Content starts

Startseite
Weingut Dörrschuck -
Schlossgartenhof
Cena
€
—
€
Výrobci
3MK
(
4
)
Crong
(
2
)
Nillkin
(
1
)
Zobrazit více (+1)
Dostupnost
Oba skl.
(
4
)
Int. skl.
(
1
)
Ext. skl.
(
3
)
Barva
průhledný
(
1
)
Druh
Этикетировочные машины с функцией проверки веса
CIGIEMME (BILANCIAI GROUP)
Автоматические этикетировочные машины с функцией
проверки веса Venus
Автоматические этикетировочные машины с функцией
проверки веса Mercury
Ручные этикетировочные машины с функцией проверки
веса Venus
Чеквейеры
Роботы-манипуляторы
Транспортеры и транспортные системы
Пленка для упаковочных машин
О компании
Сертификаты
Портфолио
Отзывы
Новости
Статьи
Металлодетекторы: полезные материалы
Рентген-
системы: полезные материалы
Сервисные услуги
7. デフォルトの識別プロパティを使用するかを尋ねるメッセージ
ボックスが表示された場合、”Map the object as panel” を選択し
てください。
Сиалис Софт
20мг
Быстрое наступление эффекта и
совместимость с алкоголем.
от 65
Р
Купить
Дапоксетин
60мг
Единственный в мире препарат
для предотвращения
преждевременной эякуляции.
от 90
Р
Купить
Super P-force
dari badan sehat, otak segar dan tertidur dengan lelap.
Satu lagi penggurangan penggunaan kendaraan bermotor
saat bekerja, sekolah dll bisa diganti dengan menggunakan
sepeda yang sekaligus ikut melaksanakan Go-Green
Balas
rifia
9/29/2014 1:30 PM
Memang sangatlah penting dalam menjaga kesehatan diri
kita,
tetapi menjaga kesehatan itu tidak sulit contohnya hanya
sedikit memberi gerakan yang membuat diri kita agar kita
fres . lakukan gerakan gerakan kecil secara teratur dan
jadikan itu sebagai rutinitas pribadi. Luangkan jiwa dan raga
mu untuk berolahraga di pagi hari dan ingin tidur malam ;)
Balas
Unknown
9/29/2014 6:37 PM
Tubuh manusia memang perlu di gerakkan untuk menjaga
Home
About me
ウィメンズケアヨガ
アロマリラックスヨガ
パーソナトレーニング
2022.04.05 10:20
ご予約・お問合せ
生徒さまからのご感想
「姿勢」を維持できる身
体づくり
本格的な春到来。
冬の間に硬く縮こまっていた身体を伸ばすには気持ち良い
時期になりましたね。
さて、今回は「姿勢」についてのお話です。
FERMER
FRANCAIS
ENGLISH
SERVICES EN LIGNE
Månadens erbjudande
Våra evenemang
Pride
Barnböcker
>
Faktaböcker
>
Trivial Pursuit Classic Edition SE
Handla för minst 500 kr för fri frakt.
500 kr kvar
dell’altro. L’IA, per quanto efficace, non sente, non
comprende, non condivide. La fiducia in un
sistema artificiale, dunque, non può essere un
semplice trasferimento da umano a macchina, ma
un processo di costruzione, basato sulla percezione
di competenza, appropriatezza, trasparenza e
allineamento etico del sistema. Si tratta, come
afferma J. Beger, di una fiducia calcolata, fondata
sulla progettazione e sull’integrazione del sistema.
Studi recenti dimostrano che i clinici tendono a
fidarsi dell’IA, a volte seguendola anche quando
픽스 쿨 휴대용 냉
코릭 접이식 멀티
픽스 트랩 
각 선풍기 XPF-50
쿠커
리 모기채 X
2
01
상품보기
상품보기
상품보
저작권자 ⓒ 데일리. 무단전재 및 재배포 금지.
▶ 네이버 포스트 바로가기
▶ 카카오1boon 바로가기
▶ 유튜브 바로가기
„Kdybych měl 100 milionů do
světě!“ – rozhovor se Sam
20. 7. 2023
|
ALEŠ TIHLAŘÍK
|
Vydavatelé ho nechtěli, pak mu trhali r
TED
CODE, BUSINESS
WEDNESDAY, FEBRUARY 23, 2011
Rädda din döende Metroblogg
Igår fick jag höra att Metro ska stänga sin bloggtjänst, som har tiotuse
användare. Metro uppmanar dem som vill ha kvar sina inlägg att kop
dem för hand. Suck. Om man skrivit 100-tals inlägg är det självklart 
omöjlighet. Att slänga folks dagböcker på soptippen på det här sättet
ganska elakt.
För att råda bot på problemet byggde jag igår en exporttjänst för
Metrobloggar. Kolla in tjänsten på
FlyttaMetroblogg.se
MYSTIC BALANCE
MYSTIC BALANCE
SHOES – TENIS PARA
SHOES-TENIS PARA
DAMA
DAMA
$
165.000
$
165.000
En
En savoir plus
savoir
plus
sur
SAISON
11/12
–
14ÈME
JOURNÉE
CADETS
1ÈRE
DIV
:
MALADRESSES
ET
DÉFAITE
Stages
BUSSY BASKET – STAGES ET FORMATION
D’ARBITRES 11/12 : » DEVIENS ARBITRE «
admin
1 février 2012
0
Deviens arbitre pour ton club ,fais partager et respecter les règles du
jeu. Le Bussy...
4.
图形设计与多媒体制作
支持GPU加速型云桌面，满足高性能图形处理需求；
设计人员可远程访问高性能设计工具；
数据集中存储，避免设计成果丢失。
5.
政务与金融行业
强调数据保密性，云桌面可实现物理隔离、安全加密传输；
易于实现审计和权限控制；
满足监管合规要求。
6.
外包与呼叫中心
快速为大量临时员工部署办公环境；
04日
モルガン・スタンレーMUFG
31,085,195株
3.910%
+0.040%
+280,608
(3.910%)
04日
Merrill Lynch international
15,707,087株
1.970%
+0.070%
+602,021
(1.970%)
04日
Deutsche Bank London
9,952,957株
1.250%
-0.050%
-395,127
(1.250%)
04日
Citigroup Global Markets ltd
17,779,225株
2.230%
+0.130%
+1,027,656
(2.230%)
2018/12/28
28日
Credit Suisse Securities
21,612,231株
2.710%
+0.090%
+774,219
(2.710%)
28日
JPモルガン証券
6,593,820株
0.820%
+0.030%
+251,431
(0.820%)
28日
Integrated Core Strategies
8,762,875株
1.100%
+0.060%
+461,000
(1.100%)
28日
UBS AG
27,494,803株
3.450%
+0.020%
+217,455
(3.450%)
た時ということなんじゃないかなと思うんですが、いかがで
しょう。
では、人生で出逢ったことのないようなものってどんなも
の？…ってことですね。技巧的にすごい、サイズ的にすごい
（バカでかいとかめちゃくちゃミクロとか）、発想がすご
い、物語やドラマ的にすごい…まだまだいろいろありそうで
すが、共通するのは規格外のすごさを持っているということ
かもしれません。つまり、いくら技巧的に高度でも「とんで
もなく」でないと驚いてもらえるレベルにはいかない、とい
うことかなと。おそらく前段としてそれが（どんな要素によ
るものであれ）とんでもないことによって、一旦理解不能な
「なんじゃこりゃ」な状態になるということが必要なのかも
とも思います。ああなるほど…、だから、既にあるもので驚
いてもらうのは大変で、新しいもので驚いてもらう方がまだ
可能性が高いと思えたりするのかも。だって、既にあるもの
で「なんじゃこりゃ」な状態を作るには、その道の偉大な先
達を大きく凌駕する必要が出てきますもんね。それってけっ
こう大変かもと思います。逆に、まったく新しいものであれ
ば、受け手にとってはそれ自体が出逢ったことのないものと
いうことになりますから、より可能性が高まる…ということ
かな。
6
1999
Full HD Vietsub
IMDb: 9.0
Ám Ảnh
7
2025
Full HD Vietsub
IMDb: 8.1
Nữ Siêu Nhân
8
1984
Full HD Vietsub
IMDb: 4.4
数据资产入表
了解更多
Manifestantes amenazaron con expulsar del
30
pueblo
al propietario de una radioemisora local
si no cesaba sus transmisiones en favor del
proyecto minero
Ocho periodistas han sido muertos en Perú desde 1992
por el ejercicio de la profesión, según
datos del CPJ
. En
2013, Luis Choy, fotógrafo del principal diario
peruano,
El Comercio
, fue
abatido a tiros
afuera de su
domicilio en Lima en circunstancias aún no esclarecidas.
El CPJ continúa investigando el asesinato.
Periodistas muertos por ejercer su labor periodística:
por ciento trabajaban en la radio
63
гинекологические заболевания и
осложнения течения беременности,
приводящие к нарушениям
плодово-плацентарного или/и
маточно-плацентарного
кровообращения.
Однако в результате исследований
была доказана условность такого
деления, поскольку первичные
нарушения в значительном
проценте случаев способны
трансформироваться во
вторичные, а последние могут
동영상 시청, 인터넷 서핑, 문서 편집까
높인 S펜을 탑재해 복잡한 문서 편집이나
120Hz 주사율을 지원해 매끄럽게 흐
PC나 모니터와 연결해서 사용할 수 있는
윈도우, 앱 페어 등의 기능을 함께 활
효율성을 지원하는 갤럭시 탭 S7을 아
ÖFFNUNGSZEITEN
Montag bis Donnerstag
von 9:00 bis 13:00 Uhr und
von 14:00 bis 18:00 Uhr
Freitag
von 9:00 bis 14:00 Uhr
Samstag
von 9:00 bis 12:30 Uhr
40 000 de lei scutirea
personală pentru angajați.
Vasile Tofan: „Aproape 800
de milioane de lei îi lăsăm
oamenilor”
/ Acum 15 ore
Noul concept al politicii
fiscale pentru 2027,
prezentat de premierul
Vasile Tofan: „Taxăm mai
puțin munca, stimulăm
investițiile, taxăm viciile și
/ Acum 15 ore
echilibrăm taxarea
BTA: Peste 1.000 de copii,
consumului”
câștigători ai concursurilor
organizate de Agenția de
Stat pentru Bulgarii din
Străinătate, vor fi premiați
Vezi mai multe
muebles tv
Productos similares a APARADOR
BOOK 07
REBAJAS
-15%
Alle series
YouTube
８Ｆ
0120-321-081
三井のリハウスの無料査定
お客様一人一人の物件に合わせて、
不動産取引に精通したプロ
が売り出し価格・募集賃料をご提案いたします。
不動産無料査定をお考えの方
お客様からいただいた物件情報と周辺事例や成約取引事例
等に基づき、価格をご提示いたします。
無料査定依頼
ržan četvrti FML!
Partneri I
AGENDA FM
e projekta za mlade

Content ends

Exercise
Write out word for word only the lines from the start of the entries down to the line with "Этикетировочные машины с функцией проверки веса", please, including both ends.

Solution for this problem
Startseite
Weingut Dörrschuck -
Schlossgartenhof
Cena
€
—
€
Výrobci
3MK
(
4
)
Crong
(
2
)
Nillkin
(
1
)
Zobrazit více (+1)
Dostupnost
Oba skl.
(
4
)
Int. skl.
(
1
)
Ext. skl.
(
3
)
Barva
průhledný
(
1
)
Druh
Этикетировочные машины с функцией проверки веса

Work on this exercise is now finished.